On a more serious note, the price is high but I found the fit pretty good, especially for slim and taller people who have a hard time fitting slim but long legged trousers (some of them you can trim the length yourself to fit, they are produced over length). And I usually bought them for 1/2, since it seems some colours were not selling that well

When well waxed, I found them pretty ok for hikes, snowshoeing and such in drier winters (as you note, the environment they were mostly made for), the fabric is pretty windproof and the wax resists the occassional snow or light drizzle pretty well (of course, for more serious conditions or outings, full waterproofs are my choice).

Toerag 03 Jul 2019
In reply to UKC/UKH Gear:

Have you worn it in the car Rob? If so, the bobbling on the right chest pocket is from the seatbelt.

To others - this essentially providing similar levels of weather protection to military clothing, ventile garments and softshells without looking military, 'posh hunter-ey', or 'softshell sporty'.

Ridge 03 Jul 2019
In reply to Toerag:

> To others - this essentially providing similar levels of weather protection to military clothing, ventile garments and softshells without looking military, 'posh hunter-ey', or 'softshell sporty'.
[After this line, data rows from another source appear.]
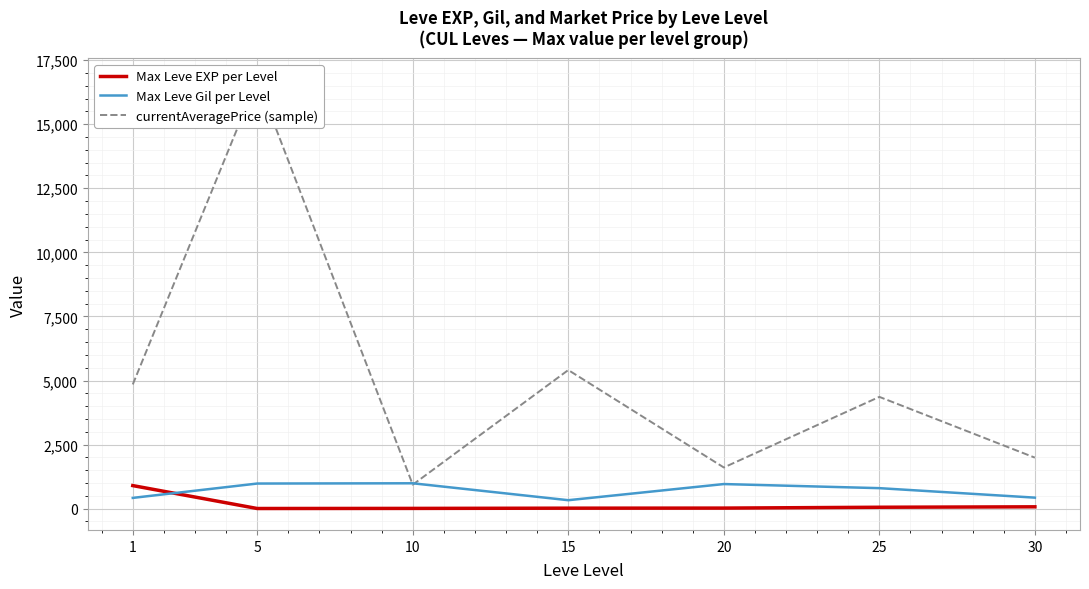

Is the value of Max Leve EXP per Level at 1 greater than the value of currentAveragePrice (sample) at 5?

No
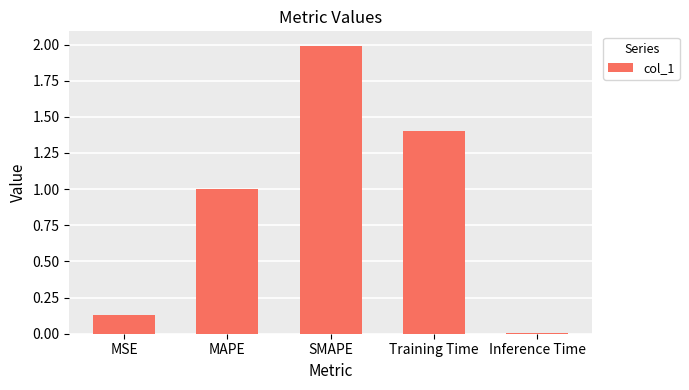

List the labels in order of value, largest first.

SMAPE, Training Time, MAPE, MSE, Inference Time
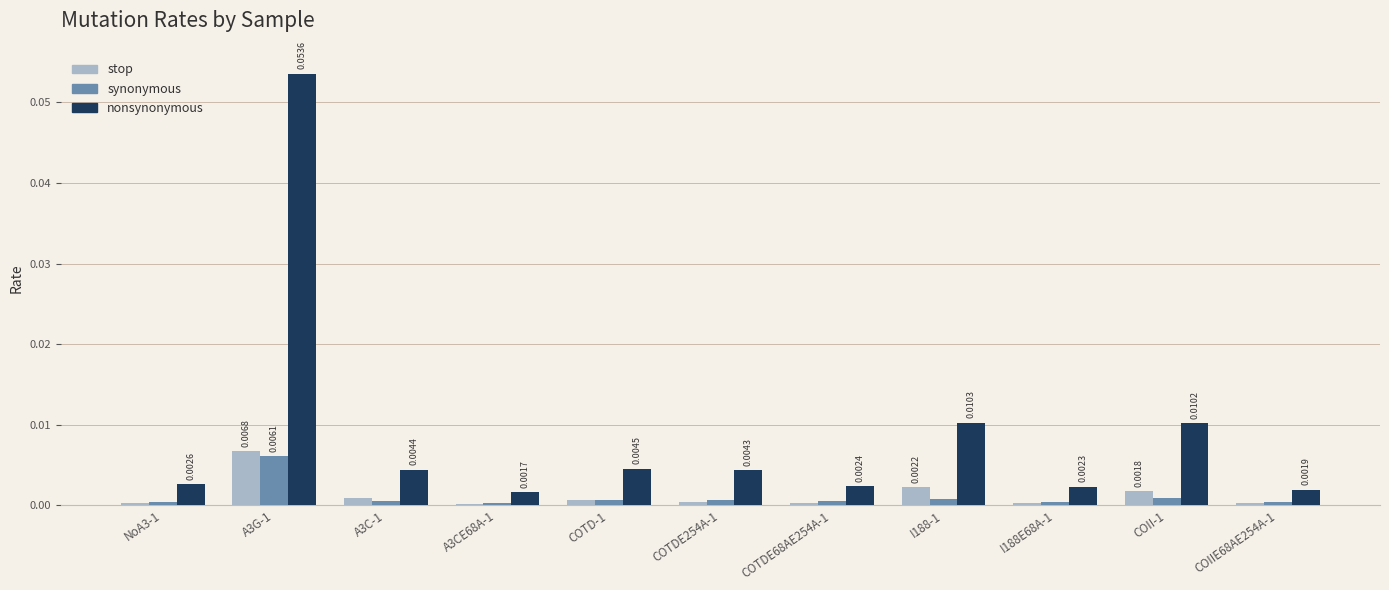

How many bars are there in each group?

3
I'd argue it doesn't give the same level of weather protection as ventile, a bit more than softshell and military stuff tends to be a layered system including hardshells.

It's probably a nice enough jacket, just seems to be an odd compromise of materials, especially for UK conditions.

ColdWill 06 Jul 2019
In reply to Fruitbat:

My missus just bought me a Skogso jacket, does that me a hipster wanka????

wbo 06 Jul 2019
In reply to Ridge: remarkably popular in Scandinavia (unsurprisingly) particularly for hunting and similar.  Don't hear many complaints although I've never fancied it myself.

A bit like buffalo in that sense?

toad 06 Jul 2019
In reply to UKC/UKH Gear:

I really like fjallraven stuff except in horrendous downpours. I'm more canoeing and walking atm and it feels quieter and less obvious than a goretex shell and lighter than paramo. G1000 Does wear at the seams if you dont keep it waxed, mind. 

Dave the Rave 06 Jul 2019
In reply to ColdWill:

I’ve got one too but I’m not a hipster;).

Personally I think it’s a cracking jacket. Good fit, good hood.

Its not a substitute for a shell jacket even when waxed but it keeps off a shower. Breathabilty is excellent.

nathan79 06 Jul 2019
In reply to UKC/UKH Gear:

Looks like a nice bit of kit apart from the hood which looks absolutely terrible. A real shame as I like the body of the jacket. 

I generally like the look and quality of Fjallraven gear, I've got a Greenland parka as my general everyday autumn/winter coat (when it's not bucketing down). I've never bothered with the wax, preferring the ease of Nikwax cotton and canvas proofer spray-on. 6 or 7 years on it still looks brand new.

ColdWill 07 Jul 2019
In reply to Dave the Rave:

Annoying about the cuffs being too tight or too loose isn't it?